Hello and welcome.
I am a novelist, occasional essayist and screenwriter, and I am now well into my seventh decade. And despite my advancing years I am still employed in those fields of endeavour, although screenplays have taken over recently, for various reasons that I will talk about here, at some point in the future. But the day jobs mean that I don’t get to sound off much about my enthusiasms, not publicly, anyway, which is where Substack is going to come in handy. I have watched a lot of football, and a lot of TV programmes., and a lot of movies. I have read a lot of books, and listened to a ton of music, in most genres. I continue to do those things. The advantage of being a 67-year-old fan who doesn’t have a proper job means that I have been able to explore avenues that you might have been too busy to wander down. Every week I’ll be recommending something that you might want to read, watch or listen to, something you might have missed. I love my stuff, and I can’t bear it that you might not know some of it.
There’s no point in me recommending sport, of course. You either already know about it or don’t want to know about it, and anyway I don’t recommend it, particularly. I don’t recommend loving a particular team, anyway. This afternoon my team Arsenal won, against their deadly local rivals, and yet the whole experience was mostly miserable. I seek pleasure from culture, but sport offers mostly pain and disappointment, year after year. That won’t stop me writing about it on Substack, though. I think about it and talk about it, and it’s an enormous part of my social life, my family life and my mood. I wish it wasn’t, but there you go. Many of my closest friends are Arsenal fans (they usually have Arsenal PLUS something – music, movies, etc) and I have managed to turn my two youngest sons into obsessives. It’s in the air that I breathe.

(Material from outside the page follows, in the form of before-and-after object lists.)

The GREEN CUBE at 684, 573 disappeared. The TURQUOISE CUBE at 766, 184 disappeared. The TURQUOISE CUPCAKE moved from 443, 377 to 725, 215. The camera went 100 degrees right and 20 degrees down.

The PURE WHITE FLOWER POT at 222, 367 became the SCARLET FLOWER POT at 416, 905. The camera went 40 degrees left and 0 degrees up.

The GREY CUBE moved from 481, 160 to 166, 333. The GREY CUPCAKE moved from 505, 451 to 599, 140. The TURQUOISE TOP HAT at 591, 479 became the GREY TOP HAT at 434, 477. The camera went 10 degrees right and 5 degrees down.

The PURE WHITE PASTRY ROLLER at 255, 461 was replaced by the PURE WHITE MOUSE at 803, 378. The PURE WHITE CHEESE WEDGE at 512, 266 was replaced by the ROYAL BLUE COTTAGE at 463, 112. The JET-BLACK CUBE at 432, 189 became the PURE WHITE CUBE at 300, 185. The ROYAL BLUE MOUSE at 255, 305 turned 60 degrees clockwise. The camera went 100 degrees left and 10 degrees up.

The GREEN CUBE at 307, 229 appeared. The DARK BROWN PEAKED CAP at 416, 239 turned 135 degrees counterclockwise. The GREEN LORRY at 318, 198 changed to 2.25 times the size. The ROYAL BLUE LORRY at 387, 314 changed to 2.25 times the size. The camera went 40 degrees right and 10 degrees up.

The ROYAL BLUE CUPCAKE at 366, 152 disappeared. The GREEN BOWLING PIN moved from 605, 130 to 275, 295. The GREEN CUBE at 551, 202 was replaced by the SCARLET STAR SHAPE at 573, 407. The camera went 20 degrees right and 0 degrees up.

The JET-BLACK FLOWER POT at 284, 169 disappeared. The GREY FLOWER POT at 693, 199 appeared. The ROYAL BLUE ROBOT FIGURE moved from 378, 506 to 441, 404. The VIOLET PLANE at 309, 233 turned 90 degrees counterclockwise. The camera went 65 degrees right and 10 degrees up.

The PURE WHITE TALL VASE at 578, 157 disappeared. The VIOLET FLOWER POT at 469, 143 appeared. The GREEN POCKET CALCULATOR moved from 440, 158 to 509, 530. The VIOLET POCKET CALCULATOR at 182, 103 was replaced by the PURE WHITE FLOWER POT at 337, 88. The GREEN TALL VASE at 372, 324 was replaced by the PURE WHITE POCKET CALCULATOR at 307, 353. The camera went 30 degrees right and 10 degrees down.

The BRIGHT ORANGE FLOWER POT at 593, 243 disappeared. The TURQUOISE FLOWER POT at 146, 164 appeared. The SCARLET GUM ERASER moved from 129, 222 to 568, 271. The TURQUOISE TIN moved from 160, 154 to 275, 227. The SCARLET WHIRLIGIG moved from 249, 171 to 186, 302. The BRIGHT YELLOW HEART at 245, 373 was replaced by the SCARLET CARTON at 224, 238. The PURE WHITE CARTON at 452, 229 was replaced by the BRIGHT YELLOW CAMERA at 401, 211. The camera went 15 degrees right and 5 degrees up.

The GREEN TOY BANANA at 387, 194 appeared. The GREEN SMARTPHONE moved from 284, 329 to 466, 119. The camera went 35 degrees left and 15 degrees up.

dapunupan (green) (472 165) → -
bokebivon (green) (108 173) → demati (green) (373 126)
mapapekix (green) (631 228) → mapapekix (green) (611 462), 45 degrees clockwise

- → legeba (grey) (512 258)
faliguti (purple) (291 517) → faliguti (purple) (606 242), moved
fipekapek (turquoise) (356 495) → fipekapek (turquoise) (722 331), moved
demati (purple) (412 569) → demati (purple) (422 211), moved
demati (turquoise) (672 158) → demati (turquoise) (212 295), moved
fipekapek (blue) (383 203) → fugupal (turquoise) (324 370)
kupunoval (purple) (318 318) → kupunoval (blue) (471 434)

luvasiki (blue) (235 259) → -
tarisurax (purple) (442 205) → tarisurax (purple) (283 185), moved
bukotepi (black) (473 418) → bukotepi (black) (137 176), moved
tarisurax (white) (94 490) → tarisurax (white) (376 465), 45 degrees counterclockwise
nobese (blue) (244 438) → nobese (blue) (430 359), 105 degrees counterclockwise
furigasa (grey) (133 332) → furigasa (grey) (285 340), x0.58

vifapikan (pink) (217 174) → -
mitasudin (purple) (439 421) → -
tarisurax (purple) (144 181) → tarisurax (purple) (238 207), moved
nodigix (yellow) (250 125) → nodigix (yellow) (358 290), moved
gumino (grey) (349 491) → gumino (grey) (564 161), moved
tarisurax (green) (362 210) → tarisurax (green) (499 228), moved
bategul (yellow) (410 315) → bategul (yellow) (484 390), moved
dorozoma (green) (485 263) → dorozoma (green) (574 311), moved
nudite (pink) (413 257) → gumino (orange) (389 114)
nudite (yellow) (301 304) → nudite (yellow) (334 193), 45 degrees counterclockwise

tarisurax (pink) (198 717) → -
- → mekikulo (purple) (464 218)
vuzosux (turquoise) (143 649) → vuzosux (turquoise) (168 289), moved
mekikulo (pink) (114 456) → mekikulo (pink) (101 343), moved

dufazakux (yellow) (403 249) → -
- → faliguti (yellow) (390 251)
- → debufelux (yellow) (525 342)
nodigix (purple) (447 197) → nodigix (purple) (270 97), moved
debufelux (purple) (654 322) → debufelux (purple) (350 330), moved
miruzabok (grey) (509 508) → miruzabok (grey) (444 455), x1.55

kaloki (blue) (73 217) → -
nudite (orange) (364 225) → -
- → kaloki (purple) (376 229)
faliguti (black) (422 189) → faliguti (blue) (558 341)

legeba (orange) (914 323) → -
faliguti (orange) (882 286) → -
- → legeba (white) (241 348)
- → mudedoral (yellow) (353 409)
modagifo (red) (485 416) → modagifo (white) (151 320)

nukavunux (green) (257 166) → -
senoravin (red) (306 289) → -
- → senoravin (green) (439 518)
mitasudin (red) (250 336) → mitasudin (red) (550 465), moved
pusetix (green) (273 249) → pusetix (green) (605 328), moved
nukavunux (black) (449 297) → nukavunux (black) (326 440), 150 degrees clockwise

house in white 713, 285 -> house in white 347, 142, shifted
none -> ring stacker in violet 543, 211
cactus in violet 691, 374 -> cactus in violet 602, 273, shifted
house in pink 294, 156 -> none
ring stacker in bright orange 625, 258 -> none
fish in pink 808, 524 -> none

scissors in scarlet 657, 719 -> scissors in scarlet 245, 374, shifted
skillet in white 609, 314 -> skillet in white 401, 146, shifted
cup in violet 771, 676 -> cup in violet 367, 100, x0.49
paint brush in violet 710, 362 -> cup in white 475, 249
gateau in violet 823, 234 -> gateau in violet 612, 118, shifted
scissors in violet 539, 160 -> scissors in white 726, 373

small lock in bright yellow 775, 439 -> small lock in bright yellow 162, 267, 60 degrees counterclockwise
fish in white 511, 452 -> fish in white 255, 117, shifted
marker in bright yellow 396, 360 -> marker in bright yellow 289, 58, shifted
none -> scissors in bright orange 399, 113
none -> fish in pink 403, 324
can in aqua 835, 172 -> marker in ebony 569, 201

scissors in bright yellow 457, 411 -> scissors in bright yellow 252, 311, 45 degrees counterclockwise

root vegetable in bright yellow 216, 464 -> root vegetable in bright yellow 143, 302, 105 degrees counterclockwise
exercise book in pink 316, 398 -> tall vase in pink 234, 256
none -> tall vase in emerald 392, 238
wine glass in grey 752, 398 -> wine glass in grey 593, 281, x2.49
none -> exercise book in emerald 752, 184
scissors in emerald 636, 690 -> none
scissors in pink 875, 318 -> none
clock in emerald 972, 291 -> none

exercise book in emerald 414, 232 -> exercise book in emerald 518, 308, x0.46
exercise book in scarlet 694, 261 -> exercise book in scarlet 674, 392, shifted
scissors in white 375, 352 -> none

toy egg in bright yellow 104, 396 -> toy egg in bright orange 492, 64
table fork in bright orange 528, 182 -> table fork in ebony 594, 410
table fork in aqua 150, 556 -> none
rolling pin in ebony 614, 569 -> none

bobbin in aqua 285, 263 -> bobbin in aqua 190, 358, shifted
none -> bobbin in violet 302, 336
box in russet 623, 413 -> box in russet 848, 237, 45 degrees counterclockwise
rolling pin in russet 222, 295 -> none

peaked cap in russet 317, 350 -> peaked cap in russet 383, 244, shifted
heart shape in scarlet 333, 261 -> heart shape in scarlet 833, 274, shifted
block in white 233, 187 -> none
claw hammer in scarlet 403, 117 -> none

I want to write about work, too – the process, but not, you know “my process”. (You write how you want to write. Henry James and EL James both got the job done, in their own ways.) However, I have a lot to say about what can go wrong and, less frequently, what goes right, especially in the world of film. And maybe I do know something about sustaining a career while staying more or less sane.
Occasionally I will write about my country, which, like many countries in the world, has been bafflingly crazy for the last decade or so. It is hilarious, though, a lot of the time. So you might get the odd Letter from England, if I can convey the hilarity rather than the despair and the rage. Some of these Letters will of necessity bang on about the old days, and how cheap everything was. Older people like bringing that up.
Oh, I don’t know. I just want to have some fun, and provide some fun, and if you find something enriching or useful or amusing, then I will have achieved something with my time. Thanks for reading even this much.
I reread High Fidelity a few weeks back - still hits all the right notes in me. A total treat to have you here
This here is why I love Substack. I can read this great opening 'hello' and tell you directly that High Fidelity was one of those books that made a misfit kid feel a little less weird for liking so many different types of music, and for still listening to records instead of downloads. Thank you.